Lucius has been with the family since long before Catullus’ birth.
He was given his freedom on the death of Catullus’ grandfather, but he’s so much part of the family that it’s hard to imagine how they would live without him. At one time, Catullus remembers, there was talk of Lucius starting his own timber business with money loaned by the family, but it came to nothing. Lucius didn’t want it, perhaps. He was content to be their steward, rather than to scrabble for riches in the way so many freed slaves did. Lucius never seemed to care about money.
They couldn’t manage without Lucius. He knows everything and everyone. He oils the machinery of the year so deftly that they don’t even notice him doing it. Lucius belonged to the family once, and now they belong to him. They owe him more than they could ever repay.
When Catullus’ mother died, it was Lucius who made life bearable for the boys. They saw him grieve rather than become silent and angry like their father. They remembered how often their mother had laughed with Lucius, and how rarely with her husband.

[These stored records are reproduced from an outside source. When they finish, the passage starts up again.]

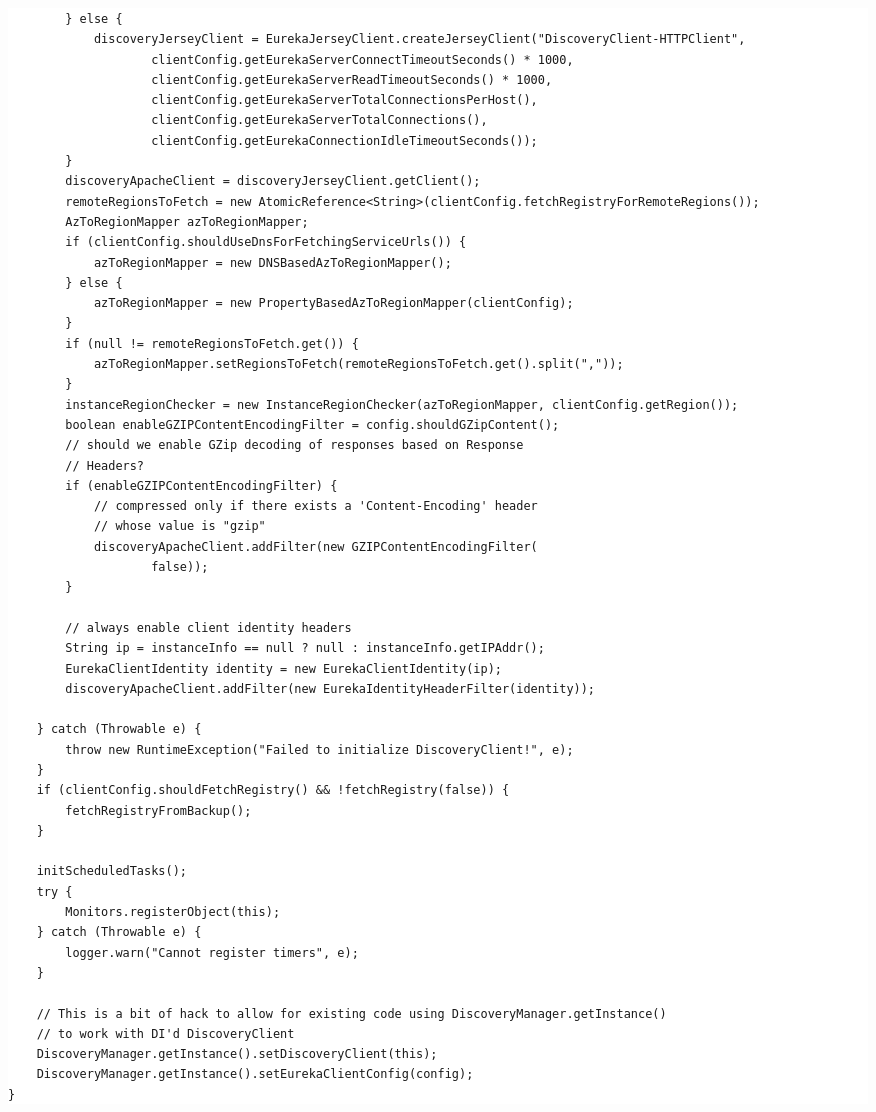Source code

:             } else {
                discoveryJerseyClient = EurekaJerseyClient.createJerseyClient("DiscoveryClient-HTTPClient",
                        clientConfig.getEurekaServerConnectTimeoutSeconds() * 1000,
                        clientConfig.getEurekaServerReadTimeoutSeconds() * 1000,
                        clientConfig.getEurekaServerTotalConnectionsPerHost(),
                        clientConfig.getEurekaServerTotalConnections(),
                        clientConfig.getEurekaConnectionIdleTimeoutSeconds());
            }
            discoveryApacheClient = discoveryJerseyClient.getClient();
            remoteRegionsToFetch = new AtomicReference<String>(clientConfig.fetchRegistryForRemoteRegions());
            AzToRegionMapper azToRegionMapper;
            if (clientConfig.shouldUseDnsForFetchingServiceUrls()) {
                azToRegionMapper = new DNSBasedAzToRegionMapper();
            } else {
                azToRegionMapper = new PropertyBasedAzToRegionMapper(clientConfig);
            }
            if (null != remoteRegionsToFetch.get()) {
                azToRegionMapper.setRegionsToFetch(remoteRegionsToFetch.get().split(","));
            }
            instanceRegionChecker = new InstanceRegionChecker(azToRegionMapper, clientConfig.getRegion());
            boolean enableGZIPContentEncodingFilter = config.shouldGZipContent();
            // should we enable GZip decoding of responses based on Response
            // Headers?
            if (enableGZIPContentEncodingFilter) {
                // compressed only if there exists a 'Content-Encoding' header
                // whose value is "gzip"
                discoveryApacheClient.addFilter(new GZIPContentEncodingFilter(
                        false));
            }

            // always enable client identity headers
            String ip = instanceInfo == null ? null : instanceInfo.getIPAddr();
            EurekaClientIdentity identity = new EurekaClientIdentity(ip);
            discoveryApacheClient.addFilter(new EurekaIdentityHeaderFilter(identity));

        } catch (Throwable e) {
            throw new RuntimeException("Failed to initialize DiscoveryClient!", e);
        }
        if (clientConfig.shouldFetchRegistry() && !fetchRegistry(false)) {
            fetchRegistryFromBackup();
        }

        initScheduledTasks();
        try {
            Monitors.registerObject(this);
        } catch (Throwable e) {
            logger.warn("Cannot register timers", e);
        }

        // This is a bit of hack to allow for existing code using DiscoveryManager.getInstance()
        // to work with DI'd DiscoveryClient
        DiscoveryManager.getInstance().setDiscoveryClient(this);
        DiscoveryManager.getInstance().setEurekaClientConfig(config);
    }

Their mother had become a shade. She had gone to join their ancestors, those terrifying ancestors whose wax death masks were stored in the atrium. You couldn’t love an ancestor. Your task was to live up to him.
Their mother could not come back, ever. They tried to remember her as she was, but their father talked about a different mother from the one they knew. Only Lucius remembered the small things that brought her to life again.
‘You are like your mother, both of you, you have a taste for salt,’ he would say, removing the jar of pickled capers before they could gobble them all.
Lucius recalled little rhymes that their mother had remembered from her own childhood. He had her knack of telling stories, so that if the story were about a spider you would seem to see the thread spinning from its body.
Their mother had stood between her boys and all the dark shadows that scared them, but then she turned into a shadow herself. Catullus remembered pressing into her skirts, against the swell of her thigh, snuffing her smell through the cloth. He was shy with strangers, and his father hated it.